Written by (作者): Eline Moerland

Photos by (图片来源): Veronika Khasanova


I can not even begin to imagine that it has been over a year now since I was sitting behind my computer in the Netherlands, searching for Masters degrees in Australia. Yes, Australia. I was desperate to go down under, meet some kangaroos and study at one of the country’s many universities. Well, it turns out it is a pretty expensive place to go.

At the time, I was about to give up my plans of studying abroad, far away from Europe. But then the internet shed light on this British university in Ningbo, China. Well, at least it suited the criteria of being ‘far far’ away, but that was virtually all I knew about this mysterious city. As I had no reason not to apply, I figured that I might as well give it a shot and started writing my personal statement. A few days later, I walked down the road and put a little envelope in the mailbox, hoping that it would reach its far away destination.

Having completely forgotten about my spontaneous decision to send out my application, I suddenly received an e-mail from the University of Nottingham, Ningbo Campus. “We are glad to inform you that you have been accepted to the Masters degree of International Management”. I can’t recall how long I stared speechless at the screen, reading the sentence over and over again. From the corner of the office, my colleague walked up to me and asked, “Eline, are you alright? You look a bit pale.”

Now, here I am, sitting on my bed in Ningbo, no longer noticing how hard the bed actually is. It feels like I stepped onto a long rollercoaster ride: it gets you all dizzy and nervous but at the same time you are feeling alive and excited. My experience in China can hardly be described on paper, but I will do my best to give you an impression of what it is like to study in Ningbo.

As part of my careful preparation, I looked up Ningbo on the internet, since no one around had ever heard of this place. Wikipedia informed me that it is a mid-sized Chinese city, meaning it is the home of eight times the population living in Amsterdam. And still growing, fast. Every time you blink, a new building climbs its way up to the sky. It is only in China that they manage to build a 57-story skyscraper in just nineteen days.

In my opinion, the beauty of Ningbo is that it represents China as a rapidly developing and modern country, but at the same time gives you a taste of the traditional Chinese culture. You can go shopping at H&M and Zara in Tianyi Square and only a few blocks away you may spot a Chinese local growing some herbs in the garden of their fragile little house, which is now surrounded by newly built highways. Ningbo looks completely different from the way it did a few years ago, and it will look completely different again in just a few months from today.

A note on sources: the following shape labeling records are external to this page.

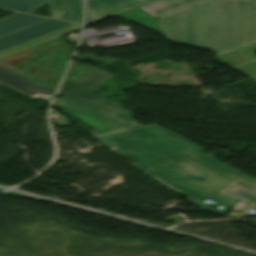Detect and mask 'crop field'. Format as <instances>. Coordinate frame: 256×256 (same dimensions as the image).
<instances>
[{
    "mask_svg": "<svg viewBox=\"0 0 256 256\" xmlns=\"http://www.w3.org/2000/svg\"><path fill=\"white\" fill-rule=\"evenodd\" d=\"M117 16L128 19V20L138 23L140 25L146 26V27L158 32L166 39H168L165 36V34L163 33V31L160 29V27L157 25L156 20L152 19L148 15H146L139 7L132 11H129V12L117 15Z\"/></svg>",
    "mask_w": 256,
    "mask_h": 256,
    "instance_id": "16",
    "label": "crop field"
},
{
    "mask_svg": "<svg viewBox=\"0 0 256 256\" xmlns=\"http://www.w3.org/2000/svg\"><path fill=\"white\" fill-rule=\"evenodd\" d=\"M225 194L233 196L239 200L251 203L250 206L256 208V192L238 184Z\"/></svg>",
    "mask_w": 256,
    "mask_h": 256,
    "instance_id": "18",
    "label": "crop field"
},
{
    "mask_svg": "<svg viewBox=\"0 0 256 256\" xmlns=\"http://www.w3.org/2000/svg\"><path fill=\"white\" fill-rule=\"evenodd\" d=\"M153 0H87L86 25L130 10Z\"/></svg>",
    "mask_w": 256,
    "mask_h": 256,
    "instance_id": "8",
    "label": "crop field"
},
{
    "mask_svg": "<svg viewBox=\"0 0 256 256\" xmlns=\"http://www.w3.org/2000/svg\"><path fill=\"white\" fill-rule=\"evenodd\" d=\"M182 156H185L237 183L256 191V179L202 152L204 148L158 126L147 125L130 129Z\"/></svg>",
    "mask_w": 256,
    "mask_h": 256,
    "instance_id": "5",
    "label": "crop field"
},
{
    "mask_svg": "<svg viewBox=\"0 0 256 256\" xmlns=\"http://www.w3.org/2000/svg\"><path fill=\"white\" fill-rule=\"evenodd\" d=\"M51 17L60 19L53 11L50 10Z\"/></svg>",
    "mask_w": 256,
    "mask_h": 256,
    "instance_id": "21",
    "label": "crop field"
},
{
    "mask_svg": "<svg viewBox=\"0 0 256 256\" xmlns=\"http://www.w3.org/2000/svg\"><path fill=\"white\" fill-rule=\"evenodd\" d=\"M255 54H256V44L251 43L249 45L233 50L217 58L222 60L228 66L232 67V66H235V64L237 63L241 64V63L256 59Z\"/></svg>",
    "mask_w": 256,
    "mask_h": 256,
    "instance_id": "15",
    "label": "crop field"
},
{
    "mask_svg": "<svg viewBox=\"0 0 256 256\" xmlns=\"http://www.w3.org/2000/svg\"><path fill=\"white\" fill-rule=\"evenodd\" d=\"M104 146L117 147L126 155L138 160L134 165L173 192L182 191L199 208L226 214L235 198L223 194L237 183L182 157L130 130L103 134L94 137ZM202 200L214 201L224 206L212 209L201 203Z\"/></svg>",
    "mask_w": 256,
    "mask_h": 256,
    "instance_id": "1",
    "label": "crop field"
},
{
    "mask_svg": "<svg viewBox=\"0 0 256 256\" xmlns=\"http://www.w3.org/2000/svg\"><path fill=\"white\" fill-rule=\"evenodd\" d=\"M47 19L20 13L12 14L0 20V37Z\"/></svg>",
    "mask_w": 256,
    "mask_h": 256,
    "instance_id": "12",
    "label": "crop field"
},
{
    "mask_svg": "<svg viewBox=\"0 0 256 256\" xmlns=\"http://www.w3.org/2000/svg\"><path fill=\"white\" fill-rule=\"evenodd\" d=\"M79 27H80V25L72 24L70 26H67V27H64L62 29L56 30L54 32L43 35V36L38 37L36 39L30 40L28 42H25V43H22L20 45L15 46V47L4 50V51L0 52V60L3 59V58H6L8 56H11L13 54L24 51L26 49H29L31 47H34L36 45L47 42L49 40L55 39V38H57L61 35H65V34L71 32V31H74V30L78 29Z\"/></svg>",
    "mask_w": 256,
    "mask_h": 256,
    "instance_id": "13",
    "label": "crop field"
},
{
    "mask_svg": "<svg viewBox=\"0 0 256 256\" xmlns=\"http://www.w3.org/2000/svg\"><path fill=\"white\" fill-rule=\"evenodd\" d=\"M97 70L99 69L73 62L66 77L77 82Z\"/></svg>",
    "mask_w": 256,
    "mask_h": 256,
    "instance_id": "19",
    "label": "crop field"
},
{
    "mask_svg": "<svg viewBox=\"0 0 256 256\" xmlns=\"http://www.w3.org/2000/svg\"><path fill=\"white\" fill-rule=\"evenodd\" d=\"M72 48L60 37L0 61V65L55 91Z\"/></svg>",
    "mask_w": 256,
    "mask_h": 256,
    "instance_id": "2",
    "label": "crop field"
},
{
    "mask_svg": "<svg viewBox=\"0 0 256 256\" xmlns=\"http://www.w3.org/2000/svg\"><path fill=\"white\" fill-rule=\"evenodd\" d=\"M49 5L61 19L81 23L82 0H49Z\"/></svg>",
    "mask_w": 256,
    "mask_h": 256,
    "instance_id": "11",
    "label": "crop field"
},
{
    "mask_svg": "<svg viewBox=\"0 0 256 256\" xmlns=\"http://www.w3.org/2000/svg\"><path fill=\"white\" fill-rule=\"evenodd\" d=\"M67 114L79 119L83 123L104 133L111 130L124 129V127L62 97L53 103Z\"/></svg>",
    "mask_w": 256,
    "mask_h": 256,
    "instance_id": "7",
    "label": "crop field"
},
{
    "mask_svg": "<svg viewBox=\"0 0 256 256\" xmlns=\"http://www.w3.org/2000/svg\"><path fill=\"white\" fill-rule=\"evenodd\" d=\"M109 77H111V75L99 70L77 83L65 78L59 91V95L64 96L126 128L138 125L133 120V112L89 90Z\"/></svg>",
    "mask_w": 256,
    "mask_h": 256,
    "instance_id": "6",
    "label": "crop field"
},
{
    "mask_svg": "<svg viewBox=\"0 0 256 256\" xmlns=\"http://www.w3.org/2000/svg\"><path fill=\"white\" fill-rule=\"evenodd\" d=\"M253 1H256V0H253Z\"/></svg>",
    "mask_w": 256,
    "mask_h": 256,
    "instance_id": "22",
    "label": "crop field"
},
{
    "mask_svg": "<svg viewBox=\"0 0 256 256\" xmlns=\"http://www.w3.org/2000/svg\"><path fill=\"white\" fill-rule=\"evenodd\" d=\"M198 1L201 0H157L140 8L152 18H156Z\"/></svg>",
    "mask_w": 256,
    "mask_h": 256,
    "instance_id": "14",
    "label": "crop field"
},
{
    "mask_svg": "<svg viewBox=\"0 0 256 256\" xmlns=\"http://www.w3.org/2000/svg\"><path fill=\"white\" fill-rule=\"evenodd\" d=\"M216 0H204L158 17L157 23L170 41L213 51Z\"/></svg>",
    "mask_w": 256,
    "mask_h": 256,
    "instance_id": "3",
    "label": "crop field"
},
{
    "mask_svg": "<svg viewBox=\"0 0 256 256\" xmlns=\"http://www.w3.org/2000/svg\"><path fill=\"white\" fill-rule=\"evenodd\" d=\"M70 24L72 23L49 19L10 35L4 36L0 38V51Z\"/></svg>",
    "mask_w": 256,
    "mask_h": 256,
    "instance_id": "9",
    "label": "crop field"
},
{
    "mask_svg": "<svg viewBox=\"0 0 256 256\" xmlns=\"http://www.w3.org/2000/svg\"><path fill=\"white\" fill-rule=\"evenodd\" d=\"M0 81L34 97L51 99L53 92L0 66Z\"/></svg>",
    "mask_w": 256,
    "mask_h": 256,
    "instance_id": "10",
    "label": "crop field"
},
{
    "mask_svg": "<svg viewBox=\"0 0 256 256\" xmlns=\"http://www.w3.org/2000/svg\"><path fill=\"white\" fill-rule=\"evenodd\" d=\"M256 41V2L217 0L214 51L222 54Z\"/></svg>",
    "mask_w": 256,
    "mask_h": 256,
    "instance_id": "4",
    "label": "crop field"
},
{
    "mask_svg": "<svg viewBox=\"0 0 256 256\" xmlns=\"http://www.w3.org/2000/svg\"><path fill=\"white\" fill-rule=\"evenodd\" d=\"M47 2L48 0H0V8L30 13Z\"/></svg>",
    "mask_w": 256,
    "mask_h": 256,
    "instance_id": "17",
    "label": "crop field"
},
{
    "mask_svg": "<svg viewBox=\"0 0 256 256\" xmlns=\"http://www.w3.org/2000/svg\"><path fill=\"white\" fill-rule=\"evenodd\" d=\"M236 68L256 81V61Z\"/></svg>",
    "mask_w": 256,
    "mask_h": 256,
    "instance_id": "20",
    "label": "crop field"
}]
</instances>
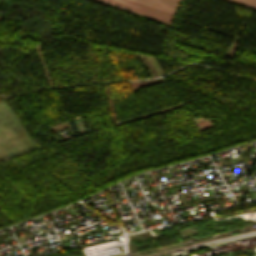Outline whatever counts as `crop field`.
Wrapping results in <instances>:
<instances>
[{"instance_id":"2","label":"crop field","mask_w":256,"mask_h":256,"mask_svg":"<svg viewBox=\"0 0 256 256\" xmlns=\"http://www.w3.org/2000/svg\"><path fill=\"white\" fill-rule=\"evenodd\" d=\"M141 4H145L169 13H174L177 1L174 0H132Z\"/></svg>"},{"instance_id":"1","label":"crop field","mask_w":256,"mask_h":256,"mask_svg":"<svg viewBox=\"0 0 256 256\" xmlns=\"http://www.w3.org/2000/svg\"><path fill=\"white\" fill-rule=\"evenodd\" d=\"M143 16H147L165 23H170L172 14L141 5L129 0H98Z\"/></svg>"},{"instance_id":"3","label":"crop field","mask_w":256,"mask_h":256,"mask_svg":"<svg viewBox=\"0 0 256 256\" xmlns=\"http://www.w3.org/2000/svg\"><path fill=\"white\" fill-rule=\"evenodd\" d=\"M239 3H242L244 5L256 8V0H233Z\"/></svg>"}]
</instances>
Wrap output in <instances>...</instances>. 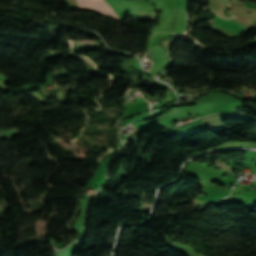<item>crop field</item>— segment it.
<instances>
[{
	"label": "crop field",
	"mask_w": 256,
	"mask_h": 256,
	"mask_svg": "<svg viewBox=\"0 0 256 256\" xmlns=\"http://www.w3.org/2000/svg\"><path fill=\"white\" fill-rule=\"evenodd\" d=\"M81 9H88L96 11L100 14L109 16L115 20H118V17L114 14L112 9L103 1V0H79ZM78 4V1H77ZM79 8V4H78ZM80 9V8H79Z\"/></svg>",
	"instance_id": "crop-field-1"
}]
</instances>
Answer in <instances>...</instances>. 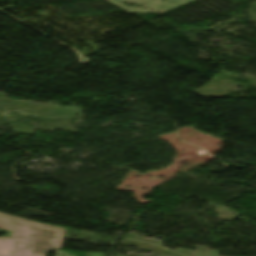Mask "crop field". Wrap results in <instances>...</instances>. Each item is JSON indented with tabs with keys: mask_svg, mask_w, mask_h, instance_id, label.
<instances>
[{
	"mask_svg": "<svg viewBox=\"0 0 256 256\" xmlns=\"http://www.w3.org/2000/svg\"><path fill=\"white\" fill-rule=\"evenodd\" d=\"M113 5L129 12V13H165L182 5H185L189 2L194 0H167L163 2V0H106ZM122 1L129 2V3H138L135 6H128L126 4L121 3ZM173 3H169L172 2ZM140 4H145L144 6L138 8L137 6ZM149 7L148 9L142 10L145 7ZM154 9V11H151ZM159 10L161 12H159Z\"/></svg>",
	"mask_w": 256,
	"mask_h": 256,
	"instance_id": "2",
	"label": "crop field"
},
{
	"mask_svg": "<svg viewBox=\"0 0 256 256\" xmlns=\"http://www.w3.org/2000/svg\"><path fill=\"white\" fill-rule=\"evenodd\" d=\"M0 228L13 231L0 237V256H45L63 246L66 229L0 212Z\"/></svg>",
	"mask_w": 256,
	"mask_h": 256,
	"instance_id": "1",
	"label": "crop field"
}]
</instances>
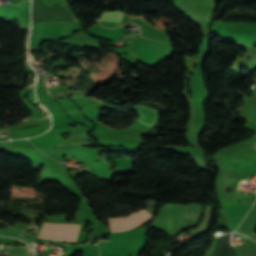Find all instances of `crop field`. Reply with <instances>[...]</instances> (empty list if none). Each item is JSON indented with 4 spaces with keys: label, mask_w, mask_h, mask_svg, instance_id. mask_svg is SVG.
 <instances>
[{
    "label": "crop field",
    "mask_w": 256,
    "mask_h": 256,
    "mask_svg": "<svg viewBox=\"0 0 256 256\" xmlns=\"http://www.w3.org/2000/svg\"><path fill=\"white\" fill-rule=\"evenodd\" d=\"M135 52L145 63L155 61L153 44L151 41L134 40Z\"/></svg>",
    "instance_id": "3"
},
{
    "label": "crop field",
    "mask_w": 256,
    "mask_h": 256,
    "mask_svg": "<svg viewBox=\"0 0 256 256\" xmlns=\"http://www.w3.org/2000/svg\"><path fill=\"white\" fill-rule=\"evenodd\" d=\"M153 217L145 210L129 214L127 217L109 219L112 232L127 230L147 223Z\"/></svg>",
    "instance_id": "2"
},
{
    "label": "crop field",
    "mask_w": 256,
    "mask_h": 256,
    "mask_svg": "<svg viewBox=\"0 0 256 256\" xmlns=\"http://www.w3.org/2000/svg\"><path fill=\"white\" fill-rule=\"evenodd\" d=\"M24 4V3H23ZM19 5V4H18Z\"/></svg>",
    "instance_id": "6"
},
{
    "label": "crop field",
    "mask_w": 256,
    "mask_h": 256,
    "mask_svg": "<svg viewBox=\"0 0 256 256\" xmlns=\"http://www.w3.org/2000/svg\"><path fill=\"white\" fill-rule=\"evenodd\" d=\"M85 169H86V171H88V172H90L91 174H93V171H92V169H91V167H90V166L85 167Z\"/></svg>",
    "instance_id": "5"
},
{
    "label": "crop field",
    "mask_w": 256,
    "mask_h": 256,
    "mask_svg": "<svg viewBox=\"0 0 256 256\" xmlns=\"http://www.w3.org/2000/svg\"><path fill=\"white\" fill-rule=\"evenodd\" d=\"M123 13L119 11L103 13L100 19L97 21H110V22H120Z\"/></svg>",
    "instance_id": "4"
},
{
    "label": "crop field",
    "mask_w": 256,
    "mask_h": 256,
    "mask_svg": "<svg viewBox=\"0 0 256 256\" xmlns=\"http://www.w3.org/2000/svg\"><path fill=\"white\" fill-rule=\"evenodd\" d=\"M80 225L45 223L38 238L76 242Z\"/></svg>",
    "instance_id": "1"
}]
</instances>
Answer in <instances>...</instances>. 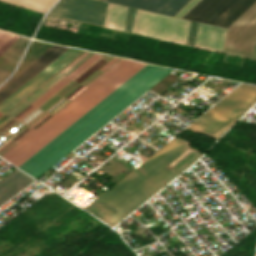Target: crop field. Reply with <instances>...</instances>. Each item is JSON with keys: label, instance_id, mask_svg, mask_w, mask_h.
<instances>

Then, there are the people. Although I have been here for quite a while, I still am a long way away from completely understanding the Chinese people and their unique culture. When you enter a Chinese library, half of the students are literally asleep on their desk. When you enter the gym, you barely see anyone in a sports outfit. Instead, you see them running around in their jeans or skirts, if you are lucky you might even spot someone working the treadmill on their heels. When you enter a room in KTV (Chinese karaoke hall), you will see the Chinese transform into loopy rock stars as soon as they get hold of a microphone.

Despite the fact that their behavior seems a bit ‘different’ to me at times, it has to be said that they are always willing to offer a helping hand and eager to get to know foreigners. Every time I got lost in Ningbo, people found a way to send me in the right direction by simply drawing a map or letting me follow them. All the nights that we hit the bar street of Lao Waitan (the Old Bund), we met locals who wanted to buy us drinks, add us on WeChat and //ganbei// (bottoms up) several drinks with us. Although the language barrier renders any deep conversation, they will make sure that you wake up the next morning properly hungover and with a thousand ‘selfies’ of you and your new Chinese friends on your phone.

So many unexpected things happened to me since I arrived in China. Just a few months ago a stranger approached me on the street and asked me whether I wanted to do some modeling for advertisements. As I am only 5 ft 6 and certainly not the skinny type, this kind of took me by surprise. But before I knew it, I was starring in commercials on YouTube and found a picture of myself promoting a product on EBay.

Some things can and will only happen to you in Ningbo. There is simply only one way of truly finding out what Ningbo has in store for you: get your self on a plane and take a deep dive into the city of endless possibilities. You will meet so many new people, all of whom have an interesting story to share and have different perspectives on things than you. And it is worth talking to every single one of them. Ningbo has helped me to break out of my little bubble and explore a bit more of this beautiful world we live in. One thing I have learned is that it is true what they say; life only begins at the end of your comfort zone. So make sure you don’t get stuck in that.












Eline Moerland

is a 24-year-old Dutch student. After high school she went to Guatemala to work with children as a volunteer and learn Spanish. This first taste of travelling left her longing for more. When she came back home she started an international degree in Economics, which allowed her to study in Spain for six months. She finished her bachelor’s degree in the Netherlands and is currently doing research in Ningbo for her Master’s degree at UNNC.